• **REQUIRED WORK**
Look below for the line that contains "pinky tip: (248, 271)" and the line that contains "ring mcp: (333, 300)", then restate both of them and every line in between, exactly. No picture goes in the copy.

----

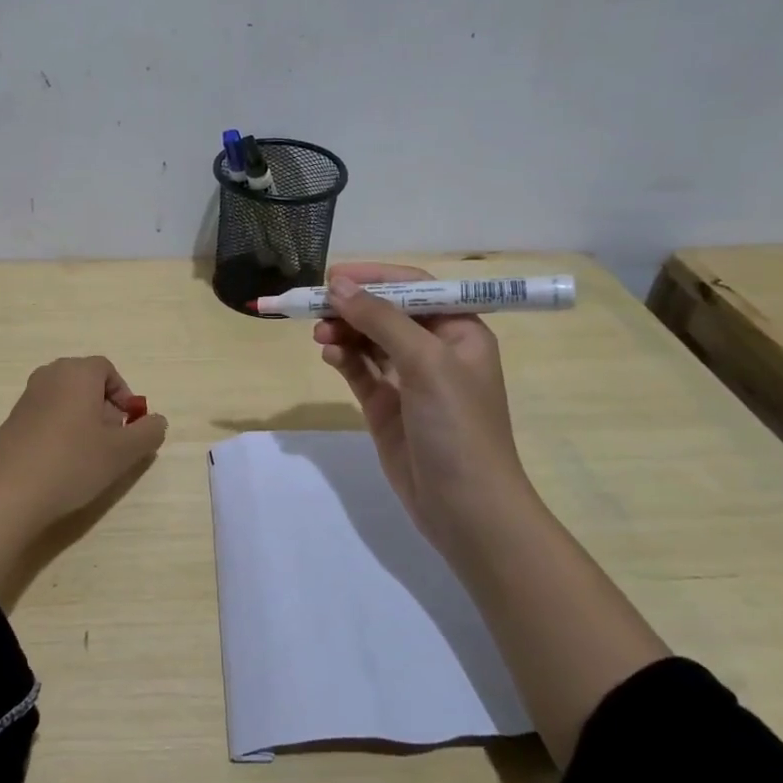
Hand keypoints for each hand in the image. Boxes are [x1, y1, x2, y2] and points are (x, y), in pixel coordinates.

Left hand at [0, 357, 167, 607]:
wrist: (6, 493)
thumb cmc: (71, 462)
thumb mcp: (122, 452)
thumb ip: (147, 433)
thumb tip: (156, 421)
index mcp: (76, 372)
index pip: (108, 370)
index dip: (124, 396)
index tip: (129, 426)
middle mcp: (49, 376)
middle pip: (86, 384)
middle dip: (104, 409)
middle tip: (112, 443)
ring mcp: (26, 399)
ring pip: (66, 402)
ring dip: (83, 423)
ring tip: (88, 458)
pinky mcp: (10, 423)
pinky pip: (46, 418)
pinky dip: (60, 434)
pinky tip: (61, 466)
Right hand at [314, 262, 540, 549]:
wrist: (465, 507)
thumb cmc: (457, 425)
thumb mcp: (425, 362)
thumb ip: (381, 319)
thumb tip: (338, 285)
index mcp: (459, 331)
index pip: (415, 288)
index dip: (375, 277)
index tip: (334, 275)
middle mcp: (435, 350)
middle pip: (387, 313)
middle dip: (353, 307)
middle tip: (317, 308)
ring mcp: (409, 380)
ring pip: (369, 341)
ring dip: (344, 331)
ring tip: (319, 334)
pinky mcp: (387, 407)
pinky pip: (360, 371)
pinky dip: (343, 358)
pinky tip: (328, 354)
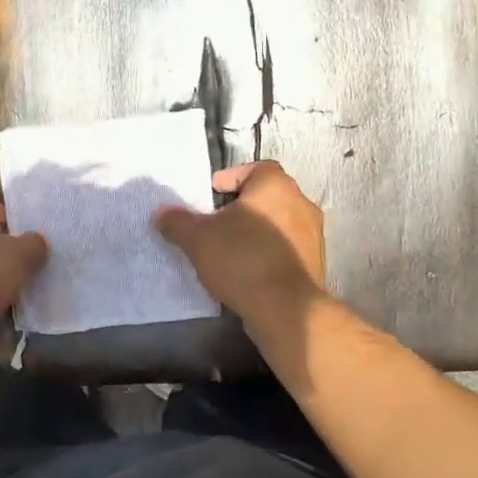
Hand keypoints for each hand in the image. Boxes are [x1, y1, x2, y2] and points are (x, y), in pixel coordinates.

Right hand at [154, 161, 324, 321]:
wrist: (286, 308)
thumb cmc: (242, 259)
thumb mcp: (198, 238)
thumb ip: (178, 222)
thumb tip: (162, 214)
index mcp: (276, 186)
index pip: (257, 168)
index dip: (232, 177)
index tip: (212, 193)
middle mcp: (301, 204)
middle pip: (268, 196)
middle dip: (242, 207)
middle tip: (217, 222)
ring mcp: (313, 236)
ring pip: (279, 224)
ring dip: (257, 231)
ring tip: (230, 249)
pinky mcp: (315, 264)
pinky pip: (286, 249)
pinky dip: (268, 253)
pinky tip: (248, 271)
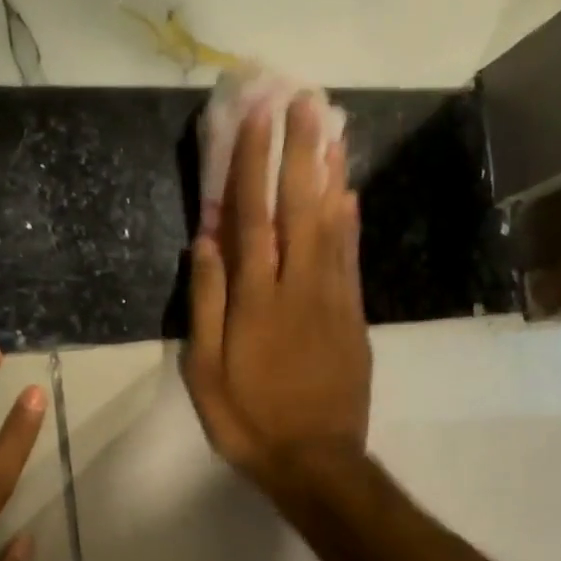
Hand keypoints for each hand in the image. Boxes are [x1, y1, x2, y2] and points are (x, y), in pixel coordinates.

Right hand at [185, 95, 370, 501]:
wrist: (315, 460)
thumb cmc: (249, 420)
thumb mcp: (206, 371)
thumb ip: (207, 303)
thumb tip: (206, 241)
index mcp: (256, 300)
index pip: (253, 217)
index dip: (253, 165)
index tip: (256, 118)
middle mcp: (299, 287)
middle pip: (301, 207)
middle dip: (300, 150)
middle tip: (304, 100)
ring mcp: (333, 300)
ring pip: (333, 224)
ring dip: (331, 172)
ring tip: (332, 128)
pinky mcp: (354, 317)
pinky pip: (351, 258)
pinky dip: (350, 220)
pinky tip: (349, 193)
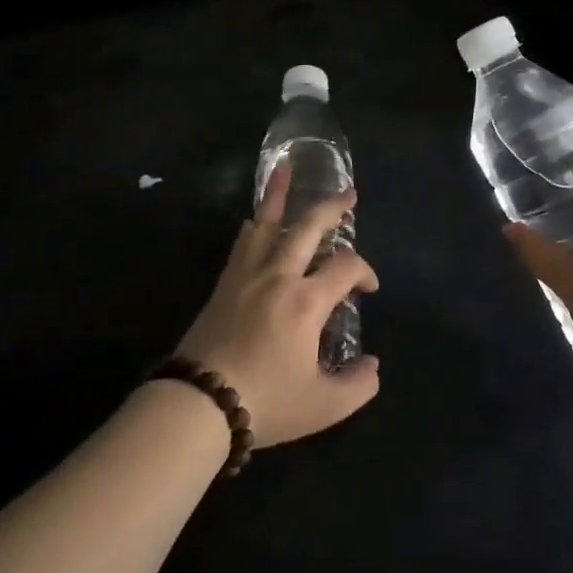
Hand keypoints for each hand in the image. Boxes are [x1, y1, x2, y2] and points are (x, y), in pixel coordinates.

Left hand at [176, 162, 379, 446]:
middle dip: (332, 207)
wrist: (200, 402)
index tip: (369, 289)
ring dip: (279, 194)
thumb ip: (358, 384)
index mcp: (307, 301)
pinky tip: (255, 219)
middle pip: (309, 227)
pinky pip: (242, 243)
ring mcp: (247, 275)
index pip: (346, 266)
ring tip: (286, 167)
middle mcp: (279, 276)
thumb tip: (372, 365)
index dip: (365, 271)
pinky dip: (254, 225)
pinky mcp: (224, 284)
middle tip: (348, 194)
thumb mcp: (325, 405)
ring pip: (267, 223)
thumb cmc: (267, 401)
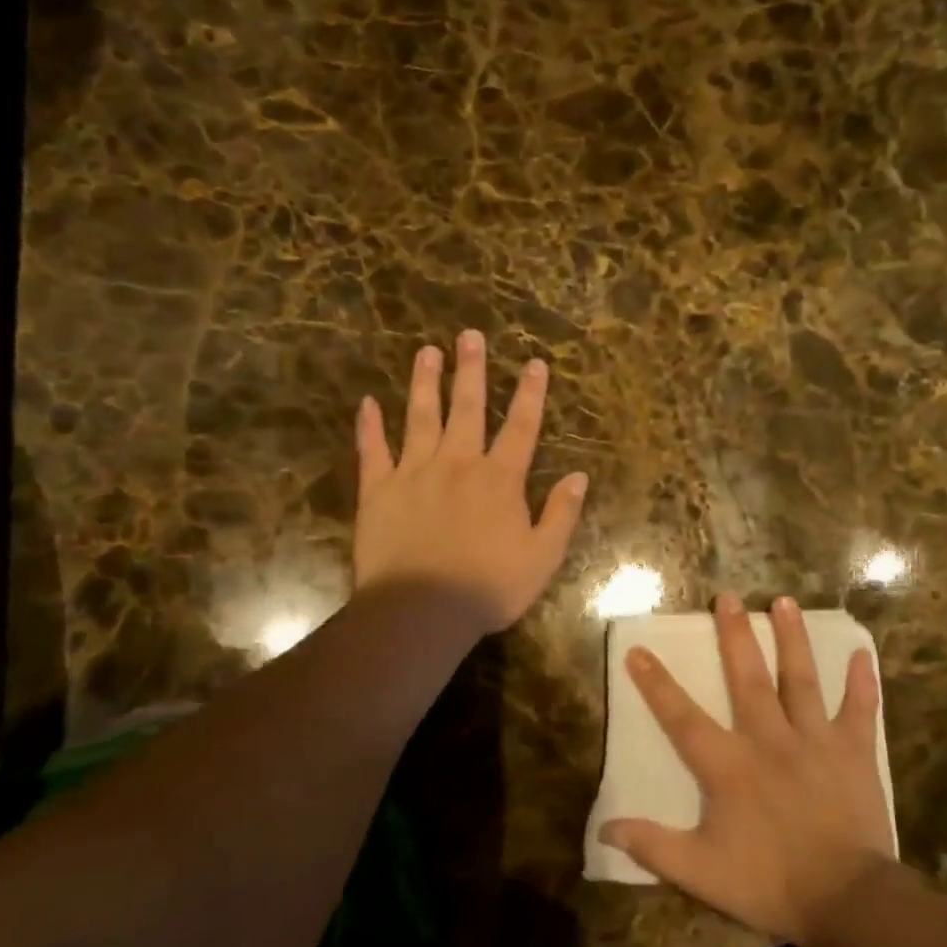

----

• **ANSWER BOX**
pinky tip: (248, 271)
Hand keypoints for each hand in the image. Boxes are [x1, y1, x2, y2] and points are (x, y), in pixel coordinates.

Right hand at [185, 95, 370, 501]:
wrist: (315, 460)
thumb cmc: (249, 420)
thumb mcp: (206, 371)
thumb ip: (207, 303)
thumb tip: (206, 241)
index mcp: (256, 300)
index pip: (253, 217)
index dip: (253, 165)
index tip: (256, 118)
middle mcp: (299, 287)
middle pip: (301, 207)
middle dip: (300, 150)
middle tip: (304, 100)
ring mcp: (333, 300)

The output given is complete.